Updated: May 10
Dhawal Tank and Heidi Turner
“Once upon a time…” Just hearing these four words takes us back to our childhood where we were transported away to different worlds of castles, dragons, outer space and other realms.
Those words reveal a common factor we share: we crave stories. For thousands of years, humans have used stories to inform, educate, share, entertain, and connect. Great stories do even more. They inspire, they compel action, and they last across generations.
Our yearning for stories is ingrained. Unfortunately, far too few of us use great stories to make our thought leadership pieces stand out.
While you might spend weeks or even months writing your content, the painful truth is that most people’s writing rarely gets read and acted upon.
Why? Often because it’s too dry or formal or complicated. People don’t remember what they’ve read, or they don’t feel compelled to act on it.
There’s no connection to the words. They don’t see how what you’ve written relates to them, so they scan it and move on to the next article.
That’s where storytelling can help you more effectively engage your audience, and establish your authority.
Why Tell Stories
Stories however have the power to be compelling while also sharing complex ideas in a digestible way. They’re easier to read, remember, and act upon than statistics and data. They also tend to be less formal in their language and engage readers more than dry information.
Consider the average reader you might be writing for. Let’s call her Emily.

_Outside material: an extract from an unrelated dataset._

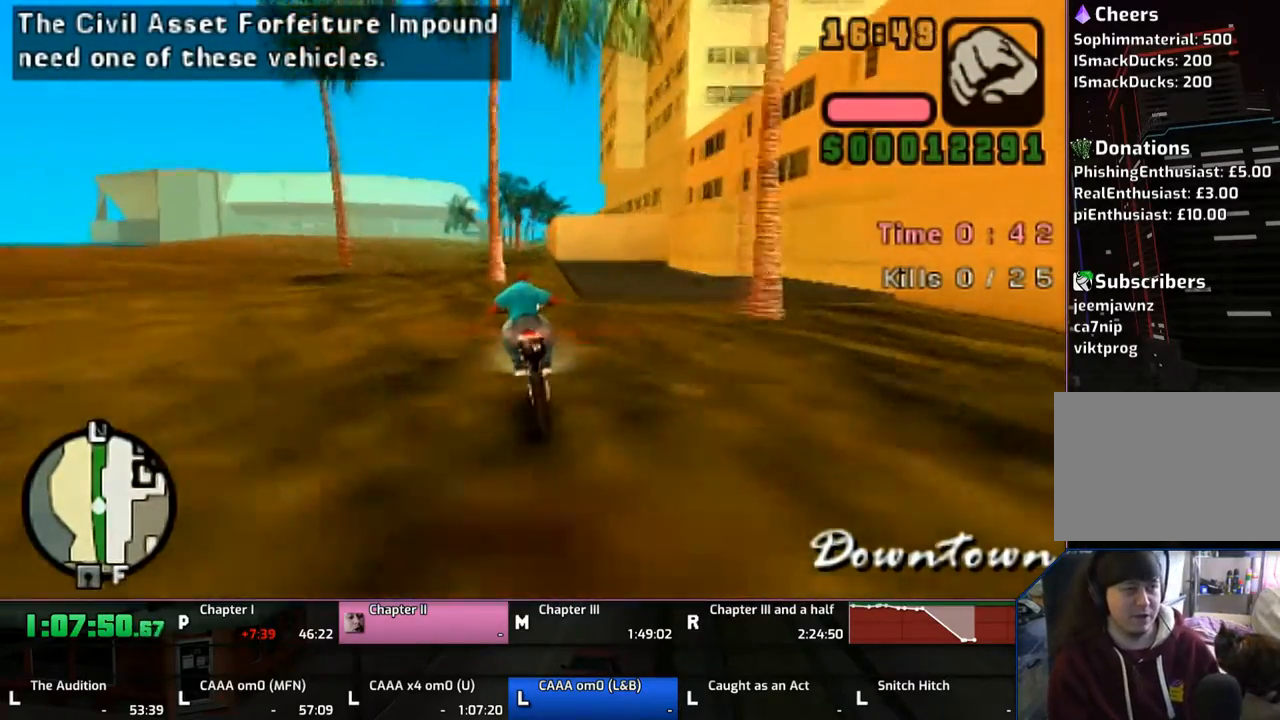
{"buttons": ["CROSS"], "left_stick": "up", "right_stick": "center", "events": [[333, "left_stick", "center"], [383, "left_stick", "up"]]}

Emily is constantly pulled in a million directions. She has a family and a full-time job, both of which are demanding. She receives dozens of emails a day. She has a working lunch sitting at her desk almost every day.
She stumbles across an article about something that she knows is important.

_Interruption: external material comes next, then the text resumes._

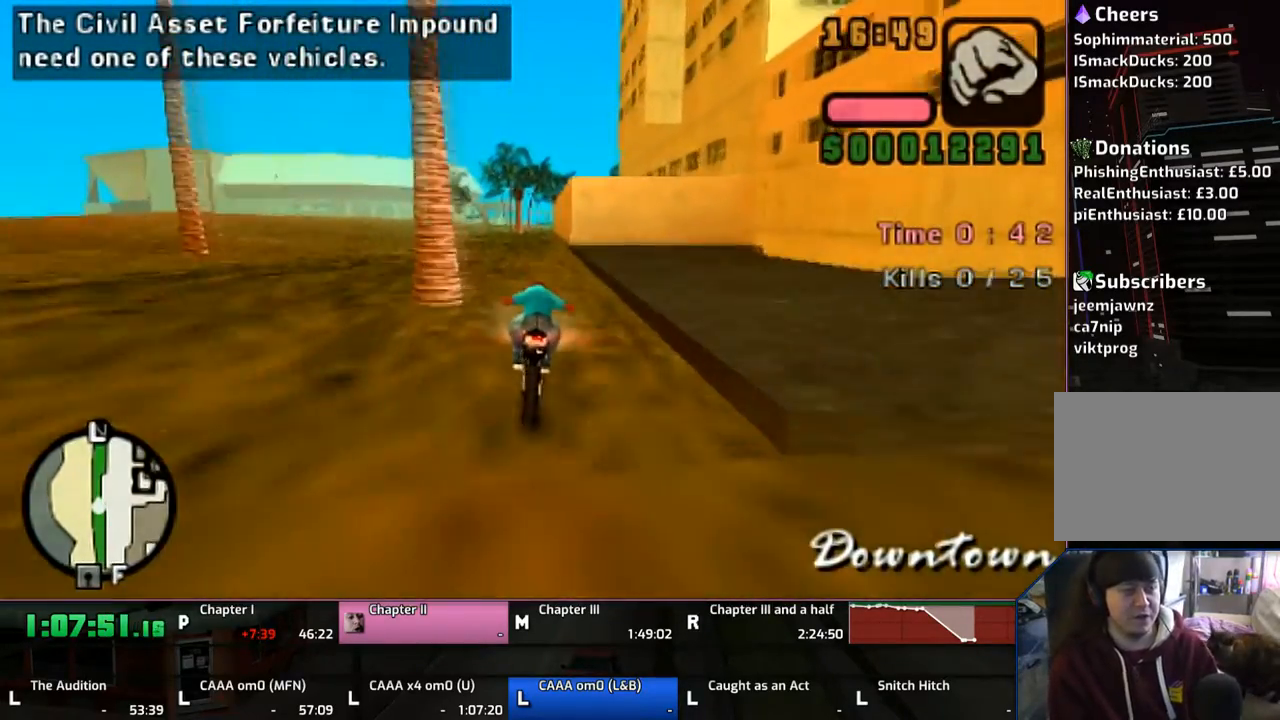
{"buttons": ["CROSS"], "left_stick": "up", "right_stick": "center", "events": [[33, "left_stick", "center"], [100, "left_stick", "up"], [217, "left_stick", "center"], [300, "left_stick", "up-right"], [367, "left_stick", "center"], [467, "left_stick", "up"]]}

There goes the email notification. So she takes a look at her email.
Then she gets pulled into multiple “quick meetings.” Before she knows it, her workday is over and she still hasn’t read that article.
She sighs. She’ll just have to finish up later on tonight after the kids go to bed. Her evening is busy with family time, exercise and dinner. When she finally has quiet she has a choice between reading the article or enjoying her favorite tv show.
Exhausted from the day, she picks her favorite tv show and falls asleep.
People might have every intention of reading an article, but when they finally have a spare moment, they need something that grabs their attention. An academic, stat-filled article isn’t their first choice, or even their second choice. But something they can relate to is something they’ll read, remember and return to.
Storytelling as Marketing
Lawyers often feel that the more formal, stiff, and complex their writing is, the more likely it will be taken seriously. While you might get the satisfaction of writing a serious-sounding piece, you’re making it difficult for people like Emily to want to read your work. Academic writing absolutely has its place in some forums, but storytelling can work wonders for your marketing content.
Storytelling pulls people in. They become engaged your content and they want to read more. They want to know how it ends.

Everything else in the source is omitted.